(SUPPLIED MATERIAL Opens)
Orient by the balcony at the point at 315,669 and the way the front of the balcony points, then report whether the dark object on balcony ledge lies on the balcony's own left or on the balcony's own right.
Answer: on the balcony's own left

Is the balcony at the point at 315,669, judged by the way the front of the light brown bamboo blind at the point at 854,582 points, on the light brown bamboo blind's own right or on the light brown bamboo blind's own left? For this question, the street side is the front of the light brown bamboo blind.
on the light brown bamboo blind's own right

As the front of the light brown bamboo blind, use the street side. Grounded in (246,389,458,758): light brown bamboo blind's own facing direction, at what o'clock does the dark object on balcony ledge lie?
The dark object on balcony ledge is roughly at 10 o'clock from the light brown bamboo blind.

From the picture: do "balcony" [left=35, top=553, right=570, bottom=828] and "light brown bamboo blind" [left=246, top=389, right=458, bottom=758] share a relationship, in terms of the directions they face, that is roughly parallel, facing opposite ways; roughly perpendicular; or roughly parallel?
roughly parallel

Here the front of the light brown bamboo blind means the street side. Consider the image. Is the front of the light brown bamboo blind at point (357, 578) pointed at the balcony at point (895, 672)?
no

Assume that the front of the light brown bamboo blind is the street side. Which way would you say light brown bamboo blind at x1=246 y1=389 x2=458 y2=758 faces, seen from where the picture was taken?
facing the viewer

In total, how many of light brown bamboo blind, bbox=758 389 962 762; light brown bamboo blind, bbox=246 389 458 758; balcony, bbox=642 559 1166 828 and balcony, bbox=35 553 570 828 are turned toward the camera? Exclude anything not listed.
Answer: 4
(SUPPLIED MATERIAL Closes)
• _GOAL OF THE EXERCISE_: Copy out the collected data again, swapping every instance of "street side" for "garden side" and changing nothing else.

• _WRITTEN ANSWER_:
Orient by the balcony at the point at 315,669 and the way the front of the balcony points, then report whether the dark object on balcony ledge lies on the balcony's own left or on the balcony's own right.
Answer: on the balcony's own left

Is the balcony at the point at 315,669, judged by the way the front of the light brown bamboo blind at the point at 854,582 points, on the light brown bamboo blind's own right or on the light brown bamboo blind's own left? For this question, the garden side is the front of the light brown bamboo blind.
on the light brown bamboo blind's own right

As the front of the light brown bamboo blind, use the garden side. Grounded in (246,389,458,758): light brown bamboo blind's own facing direction, at what o'clock does the dark object on balcony ledge lie?
The dark object on balcony ledge is roughly at 10 o'clock from the light brown bamboo blind.

From the picture: do "balcony" [left=35, top=553, right=570, bottom=828] and "light brown bamboo blind" [left=246, top=389, right=458, bottom=758] share a relationship, in terms of the directions they face, that is roughly parallel, facing opposite ways; roughly perpendicular; or roughly parallel?
roughly parallel

Here the front of the light brown bamboo blind means the garden side. Consider the image. Is the front of the light brown bamboo blind at point (357, 578) pointed at the balcony at point (895, 672)?
no

Assume that the front of the light brown bamboo blind is the garden side. Which way would you say light brown bamboo blind at x1=246 y1=389 x2=458 y2=758 faces, seen from where the picture was taken?
facing the viewer

In total, how many of light brown bamboo blind, bbox=758 389 962 762; light brown bamboo blind, bbox=246 389 458 758; balcony, bbox=642 559 1166 828 and balcony, bbox=35 553 570 828 are turned toward the camera? Exclude anything not listed.
Answer: 4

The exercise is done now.